Studies in Conflict and TerrorismJournal abstract

The exponential growth in the use of the Internet and social media by terrorist actors and violent extremists has generated research interest into terrorism and the Internet. Much of this research is focused on the kinds of messages being spread via the various media platforms that host violent extremist content. This research has yielded significant insights into how organizations such as Al Qaeda and Islamic State craft their messages, the mediums they use to disseminate their messages, and the ways in which they reach their audiences. Yet we are still no closer to understanding why certain messaging appeals to certain people in certain ways and not to others. Within the literature on terrorism and the Internet, the audience—those individuals who receive messages, make meaning from them and then decide whether to act on them—is conspicuously missing. As a result, research into terrorism and the Internet can only hypothesize about the nature and extent of influence that terrorist messages wield. It is often based on an assumption that the violent extremist narrative works like a magic bullet to radicalize audiences already vulnerable and predisposed to becoming violent. Utilizing media theory approaches to studying the audience as an active agent in meaning-making, this article proposes a research framework for developing the current focus on terrorism and the Internet.
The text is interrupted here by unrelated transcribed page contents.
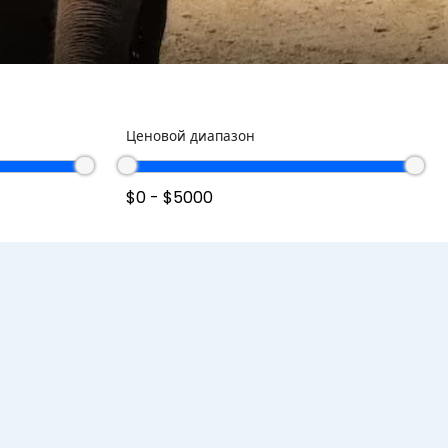
Ценовой диапазон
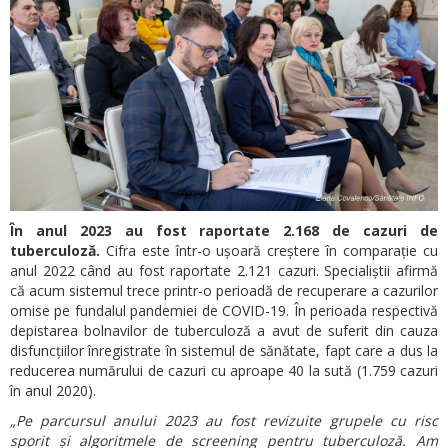
În anul 2023 au fost raportate 2.168 de cazuri de
tuberculoză.
Cifra este într-o ușoară creștere în comparație cu
anul 2022 când au fost raportate 2.121 cazuri. Specialiștii afirmă
că acum sistemul trece printr-o perioadă de recuperare a cazurilor
omise pe fundalul pandemiei de COVID-19. În perioada respectivă
depistarea bolnavilor de tuberculoză a avut de suferit din cauza
disfuncțiilor înregistrate în sistemul de sănătate, fapt care a dus la
reducerea numărului de cazuri cu aproape 40 la sută (1.759 cazuri
în anul 2020).
„Pe parcursul anului 2023 au fost revizuite grupele cu risc
sporit și algoritmele de screening pentru tuberculoză. Am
In his critique on the stagnation in terrorism research, Marc Sageman laments the lack of progress toward understanding terrorism or political violence. Sageman notes the focus in both government and some academic circles on the role and influence of the Internet in political violence and draws attention to the dearth in both quantity and quality of research into the Internet and its relationship to political violence. In response to Sageman, Jessica Stern defends the turn in terrorism research toward narratives and Internet propaganda, arguing that “There are so many examples of extremists who have been influenced by “preachers of hate” and Internet propaganda that is hard to understand why Dr. Sageman belittles their importance.” Stern highlights key examples of jihadists for whom violent extremist online narratives played at least some role in their trajectory toward violence. Stern's response, although astute, does not fully respond to Sageman's point that, contrary to the silver bullet approach that is driven by “an implicit assumption that mere exposure to material on jihadi websites radicalizes naive Muslims and turns them violent,” “online jihadists” are active participants who each have their own reasons for seeking out and engaging with violent extremist online narratives. While both Sageman and Stern acknowledge that the Internet plays a role in the radicalization process, the exchange highlights a contemporary problematic in the field of terrorism studies: namely, the lack of empirical evidence to support assumptions of causality between online narratives and radicalization to violent extremism.